Рейтинговые книги
Читем онлайн Новый американец - Григорий Рыскин

Шрифт:

-
+

Интервал:

-
+

Закладка:

Сделать
1 ... 29 30 31 32 33 34 35 36 37 ... 45

Писатель, живущий в эмигрантском гетто, слишком тесно прижат к своим героям. Тут нет отстраненности. Вот ты выписал, к примеру, трагикомическую фигуру издателя русских книг, которые здесь никому не нужны. От человека ушла жена, он вынужден спать на складе, на ящиках с книгами. Утром, направляясь в магазин Мони за сигаретами, автор сталкивается со своим героем, который книгу, несомненно, прочитал. Тут ведь могут, как Вольтера, палками побить. Хорошо было двухметровому Довлатову, а ежели кто помельче… А то вдруг начнут в газетине стыдить да вопрошать: «Нужна ли писателю совесть?»

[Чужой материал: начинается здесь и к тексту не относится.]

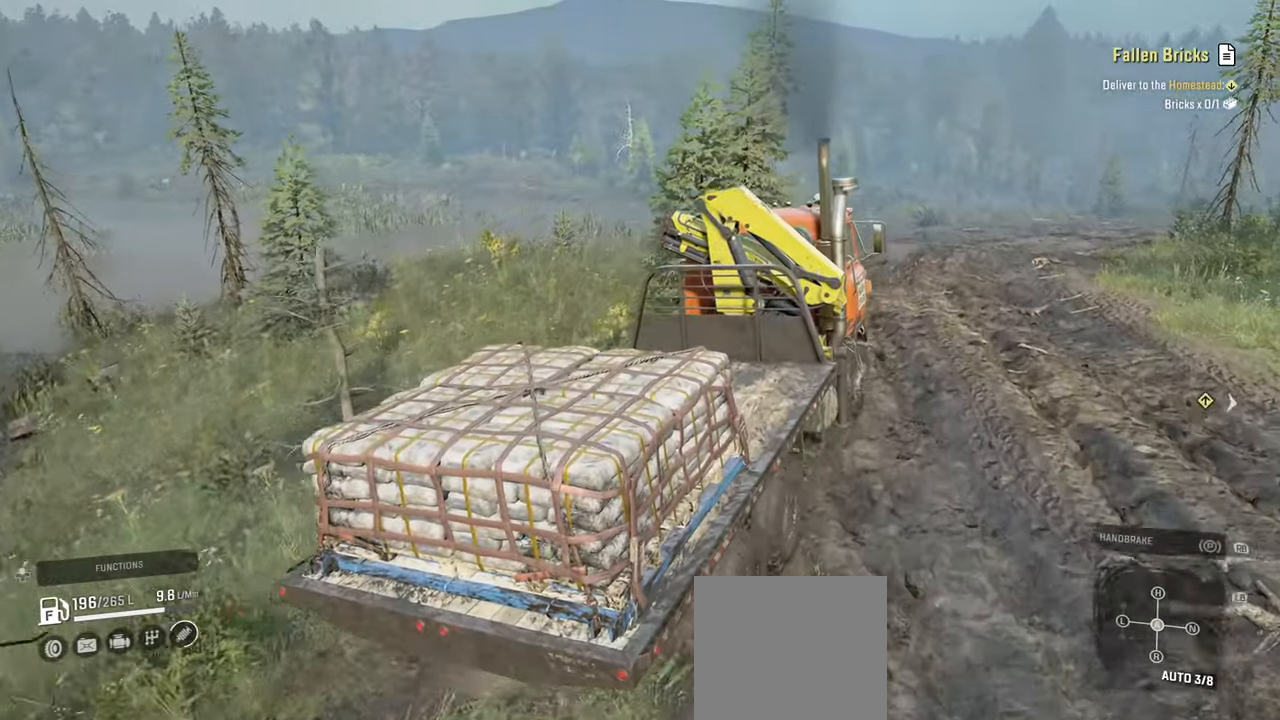
{"buttons": ["R2"], "left_stick": "center", "right_stick": "center", "events": [[50, "left_stick", "center"]]}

Я не пошел на похороны Сергея Довлатова. Невозможно было представить его в гробу. В одном из рассказов таллинского цикла лирический герой выпивает и закусывает, поставив бутылку и стаканы на крышку гроба. Подобно шекспировскому могильщику Довлатов острит и иронизирует, стоя над открытой могилой.

Возможно, когда-нибудь им займется серьезный литературовед. Исследовать творчество Довлатова – это значит исследовать природу иронического. Франц Шлегель писал в «Критических фрагментах»:

«Ирония с высоты оглядывает все вещи, бесконечно возвышаясь над всем обусловленным, включая сюда и собственное свое искусство и добродетель».

Иронический писатель, по Шлегелю, признает все действительное пустым и тщетным, кроме собственной этим самым возвышаемой индивидуальности.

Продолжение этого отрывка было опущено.